- Map of Baden-Württemberg highlighting Tübingen
- Country: Germany
- State: Baden-Württemberg
- Region seat: Tübingen

Government
- • District President: Klaus Tappeser (CDU)

Area
- • Total: 8,917.82 km^{2} (3,443.19 sq mi)

Population (31 December 2024)
- • Total: 1,904,079
- • Density: 213.514/km^{2} (552.999/sq mi)

GDP
- • Total: €103.529 billion (2024)
- • Per capita: €54,374 (2024)
- Website: https://rp.baden-wuerttemberg.de/rpt/Seiten/default.aspx

= Tübingen (region) =

Tübingen is one of the four Administrative Regions (Regierungsbezirke) of Baden-Württemberg, Germany, located in the south-east of the state.

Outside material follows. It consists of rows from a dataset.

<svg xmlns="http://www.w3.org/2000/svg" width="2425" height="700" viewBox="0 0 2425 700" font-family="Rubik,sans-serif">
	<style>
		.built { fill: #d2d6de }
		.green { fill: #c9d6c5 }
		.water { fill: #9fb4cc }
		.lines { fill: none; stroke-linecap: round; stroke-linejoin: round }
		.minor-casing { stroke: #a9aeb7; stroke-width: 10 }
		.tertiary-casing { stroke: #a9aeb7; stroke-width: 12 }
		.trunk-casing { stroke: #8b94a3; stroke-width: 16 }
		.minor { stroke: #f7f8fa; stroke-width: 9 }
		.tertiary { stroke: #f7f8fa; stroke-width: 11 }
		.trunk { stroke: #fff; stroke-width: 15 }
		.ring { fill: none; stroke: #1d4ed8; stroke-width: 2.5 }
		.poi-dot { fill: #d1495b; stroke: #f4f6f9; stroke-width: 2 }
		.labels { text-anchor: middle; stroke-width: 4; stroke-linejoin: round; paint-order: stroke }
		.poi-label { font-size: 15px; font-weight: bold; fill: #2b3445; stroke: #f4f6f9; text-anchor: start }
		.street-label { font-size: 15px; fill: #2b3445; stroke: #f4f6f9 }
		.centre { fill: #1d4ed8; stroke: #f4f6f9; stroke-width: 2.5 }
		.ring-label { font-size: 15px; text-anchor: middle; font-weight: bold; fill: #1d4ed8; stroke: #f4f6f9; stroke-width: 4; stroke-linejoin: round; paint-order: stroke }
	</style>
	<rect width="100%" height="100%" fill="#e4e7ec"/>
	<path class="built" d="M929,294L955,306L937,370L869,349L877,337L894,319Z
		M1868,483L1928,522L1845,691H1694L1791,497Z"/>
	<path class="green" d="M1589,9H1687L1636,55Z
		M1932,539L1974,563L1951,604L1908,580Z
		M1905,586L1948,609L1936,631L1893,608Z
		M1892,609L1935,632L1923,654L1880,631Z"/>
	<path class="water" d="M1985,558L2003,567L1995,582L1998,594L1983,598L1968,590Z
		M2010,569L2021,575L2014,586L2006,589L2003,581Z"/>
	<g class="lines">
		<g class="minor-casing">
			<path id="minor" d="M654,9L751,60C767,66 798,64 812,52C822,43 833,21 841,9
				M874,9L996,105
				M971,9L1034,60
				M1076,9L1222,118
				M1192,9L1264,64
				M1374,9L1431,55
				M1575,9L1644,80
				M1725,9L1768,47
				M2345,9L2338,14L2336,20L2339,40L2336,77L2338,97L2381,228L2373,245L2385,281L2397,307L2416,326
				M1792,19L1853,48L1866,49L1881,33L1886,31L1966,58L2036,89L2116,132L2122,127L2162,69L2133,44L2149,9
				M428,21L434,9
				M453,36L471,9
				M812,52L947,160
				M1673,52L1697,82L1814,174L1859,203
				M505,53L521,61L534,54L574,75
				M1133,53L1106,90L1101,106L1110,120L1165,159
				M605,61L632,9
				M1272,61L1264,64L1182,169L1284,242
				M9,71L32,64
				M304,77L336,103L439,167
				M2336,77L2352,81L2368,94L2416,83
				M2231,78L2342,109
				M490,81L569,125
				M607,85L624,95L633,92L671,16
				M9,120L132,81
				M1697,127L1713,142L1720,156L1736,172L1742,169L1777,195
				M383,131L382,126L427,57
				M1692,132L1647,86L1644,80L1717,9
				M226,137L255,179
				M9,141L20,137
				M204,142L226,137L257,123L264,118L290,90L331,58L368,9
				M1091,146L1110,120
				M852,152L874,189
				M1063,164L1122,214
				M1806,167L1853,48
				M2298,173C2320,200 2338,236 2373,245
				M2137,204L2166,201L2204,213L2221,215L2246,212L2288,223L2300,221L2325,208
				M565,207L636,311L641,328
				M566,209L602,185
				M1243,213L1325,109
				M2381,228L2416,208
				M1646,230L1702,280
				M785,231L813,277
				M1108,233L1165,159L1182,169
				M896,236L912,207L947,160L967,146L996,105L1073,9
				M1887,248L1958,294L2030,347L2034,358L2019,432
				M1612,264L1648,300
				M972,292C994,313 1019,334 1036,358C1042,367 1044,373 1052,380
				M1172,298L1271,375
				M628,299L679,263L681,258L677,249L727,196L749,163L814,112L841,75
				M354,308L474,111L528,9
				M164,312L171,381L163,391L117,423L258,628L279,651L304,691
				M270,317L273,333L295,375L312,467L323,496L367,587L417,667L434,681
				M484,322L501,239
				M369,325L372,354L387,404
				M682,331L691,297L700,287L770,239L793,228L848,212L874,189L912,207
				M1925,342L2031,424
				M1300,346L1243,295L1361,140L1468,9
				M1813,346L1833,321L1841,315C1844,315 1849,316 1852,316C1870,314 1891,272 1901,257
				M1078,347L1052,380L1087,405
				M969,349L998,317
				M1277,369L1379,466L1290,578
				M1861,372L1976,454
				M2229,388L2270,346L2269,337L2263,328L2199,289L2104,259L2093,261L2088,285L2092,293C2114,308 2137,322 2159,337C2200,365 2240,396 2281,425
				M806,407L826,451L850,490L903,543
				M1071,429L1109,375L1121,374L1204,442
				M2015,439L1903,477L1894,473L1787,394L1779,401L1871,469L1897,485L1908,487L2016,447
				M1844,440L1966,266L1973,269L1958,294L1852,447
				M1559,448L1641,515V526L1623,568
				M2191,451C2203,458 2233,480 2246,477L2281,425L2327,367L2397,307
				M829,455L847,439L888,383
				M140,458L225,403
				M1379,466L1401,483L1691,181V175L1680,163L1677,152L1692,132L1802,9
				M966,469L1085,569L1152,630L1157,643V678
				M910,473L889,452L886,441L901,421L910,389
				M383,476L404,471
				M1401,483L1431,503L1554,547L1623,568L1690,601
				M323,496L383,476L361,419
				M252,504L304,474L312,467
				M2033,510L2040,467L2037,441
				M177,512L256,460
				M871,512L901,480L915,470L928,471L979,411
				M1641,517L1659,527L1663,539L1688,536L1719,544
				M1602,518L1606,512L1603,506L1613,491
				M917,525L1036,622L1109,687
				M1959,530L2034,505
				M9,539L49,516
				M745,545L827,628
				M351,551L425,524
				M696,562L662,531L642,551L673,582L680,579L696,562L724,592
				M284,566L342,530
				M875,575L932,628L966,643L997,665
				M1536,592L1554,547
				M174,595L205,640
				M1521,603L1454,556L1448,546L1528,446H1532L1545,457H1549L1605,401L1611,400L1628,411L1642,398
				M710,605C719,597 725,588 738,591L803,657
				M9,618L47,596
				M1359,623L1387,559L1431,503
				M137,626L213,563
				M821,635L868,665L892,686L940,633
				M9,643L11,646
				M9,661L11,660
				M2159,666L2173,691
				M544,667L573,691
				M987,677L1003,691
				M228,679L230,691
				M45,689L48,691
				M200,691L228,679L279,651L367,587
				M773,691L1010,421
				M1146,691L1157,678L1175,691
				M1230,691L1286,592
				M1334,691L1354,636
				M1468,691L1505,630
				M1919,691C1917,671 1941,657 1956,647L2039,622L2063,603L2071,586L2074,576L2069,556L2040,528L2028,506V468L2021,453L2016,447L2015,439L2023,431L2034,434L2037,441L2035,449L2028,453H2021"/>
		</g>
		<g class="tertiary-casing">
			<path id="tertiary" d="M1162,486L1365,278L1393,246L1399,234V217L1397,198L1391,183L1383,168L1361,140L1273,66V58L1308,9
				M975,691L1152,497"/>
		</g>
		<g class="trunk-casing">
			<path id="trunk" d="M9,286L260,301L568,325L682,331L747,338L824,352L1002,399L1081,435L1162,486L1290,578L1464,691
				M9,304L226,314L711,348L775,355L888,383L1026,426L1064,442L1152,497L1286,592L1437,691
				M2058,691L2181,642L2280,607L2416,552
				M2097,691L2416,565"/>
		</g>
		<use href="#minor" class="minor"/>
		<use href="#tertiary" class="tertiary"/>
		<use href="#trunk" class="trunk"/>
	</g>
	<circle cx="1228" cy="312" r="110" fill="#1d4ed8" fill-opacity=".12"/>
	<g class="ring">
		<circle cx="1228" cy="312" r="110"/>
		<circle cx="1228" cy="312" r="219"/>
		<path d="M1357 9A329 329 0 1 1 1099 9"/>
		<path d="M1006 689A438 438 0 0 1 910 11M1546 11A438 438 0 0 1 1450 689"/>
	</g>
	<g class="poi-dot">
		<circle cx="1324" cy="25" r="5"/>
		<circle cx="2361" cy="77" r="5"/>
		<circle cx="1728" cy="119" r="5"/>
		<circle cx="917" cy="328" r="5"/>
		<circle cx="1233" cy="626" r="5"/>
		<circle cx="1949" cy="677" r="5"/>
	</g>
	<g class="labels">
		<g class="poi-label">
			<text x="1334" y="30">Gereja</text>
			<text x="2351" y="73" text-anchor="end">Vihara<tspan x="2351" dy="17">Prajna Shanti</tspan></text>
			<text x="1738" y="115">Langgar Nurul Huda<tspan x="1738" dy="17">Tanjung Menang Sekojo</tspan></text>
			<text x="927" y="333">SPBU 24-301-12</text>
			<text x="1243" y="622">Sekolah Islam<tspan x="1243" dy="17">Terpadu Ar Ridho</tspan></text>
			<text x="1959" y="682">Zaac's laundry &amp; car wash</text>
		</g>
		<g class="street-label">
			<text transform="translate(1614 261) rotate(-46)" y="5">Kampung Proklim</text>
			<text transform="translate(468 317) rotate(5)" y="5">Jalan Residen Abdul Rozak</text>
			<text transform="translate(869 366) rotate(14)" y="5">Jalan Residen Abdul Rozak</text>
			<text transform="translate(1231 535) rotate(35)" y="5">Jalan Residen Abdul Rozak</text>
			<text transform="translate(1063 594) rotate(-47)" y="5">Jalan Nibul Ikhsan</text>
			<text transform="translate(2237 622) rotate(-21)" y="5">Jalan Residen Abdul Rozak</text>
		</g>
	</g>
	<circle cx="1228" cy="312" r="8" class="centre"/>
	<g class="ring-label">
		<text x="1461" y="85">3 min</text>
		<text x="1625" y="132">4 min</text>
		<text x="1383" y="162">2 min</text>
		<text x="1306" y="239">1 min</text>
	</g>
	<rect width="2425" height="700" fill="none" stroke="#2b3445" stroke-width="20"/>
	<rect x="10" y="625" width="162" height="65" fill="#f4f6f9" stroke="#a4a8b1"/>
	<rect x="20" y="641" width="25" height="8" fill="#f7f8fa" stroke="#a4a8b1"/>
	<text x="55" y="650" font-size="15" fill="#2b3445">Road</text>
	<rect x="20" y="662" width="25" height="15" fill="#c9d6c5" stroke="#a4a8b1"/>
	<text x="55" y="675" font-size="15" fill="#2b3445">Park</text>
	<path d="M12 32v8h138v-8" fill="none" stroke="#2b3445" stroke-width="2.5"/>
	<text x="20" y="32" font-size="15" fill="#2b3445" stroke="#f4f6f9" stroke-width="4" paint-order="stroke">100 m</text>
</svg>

It covers most of the German shore of Lake Constance (Bodensee), and also the beginning of the Danube River valley. It is sub-divided into the three regions (Regionalverband): Neckar-Alb, Donau-Iller and Bodensee-Oberschwaben. Donau-Iller also includes three districts and one city of Bavaria.

| Kreise (districts) | Kreisfreie Städte (district-free towns) |
| # Alb Donau # Biberach # Bodensee # Ravensburg # Reutlingen # Sigmaringen # Tübingen # Zollernalbkreis | # Ulm |

== Economy ==
The gross domestic product (GDP) of the region was €80.8 billion in 2018, accounting for 2.4% of German economic output. GDP per capita adjusted for purchasing power was €40,100 or 133% of the EU27 average in the same year. The GDP per employee was 108% of the EU average. This makes it one of the wealthiest regions in Germany and Europe.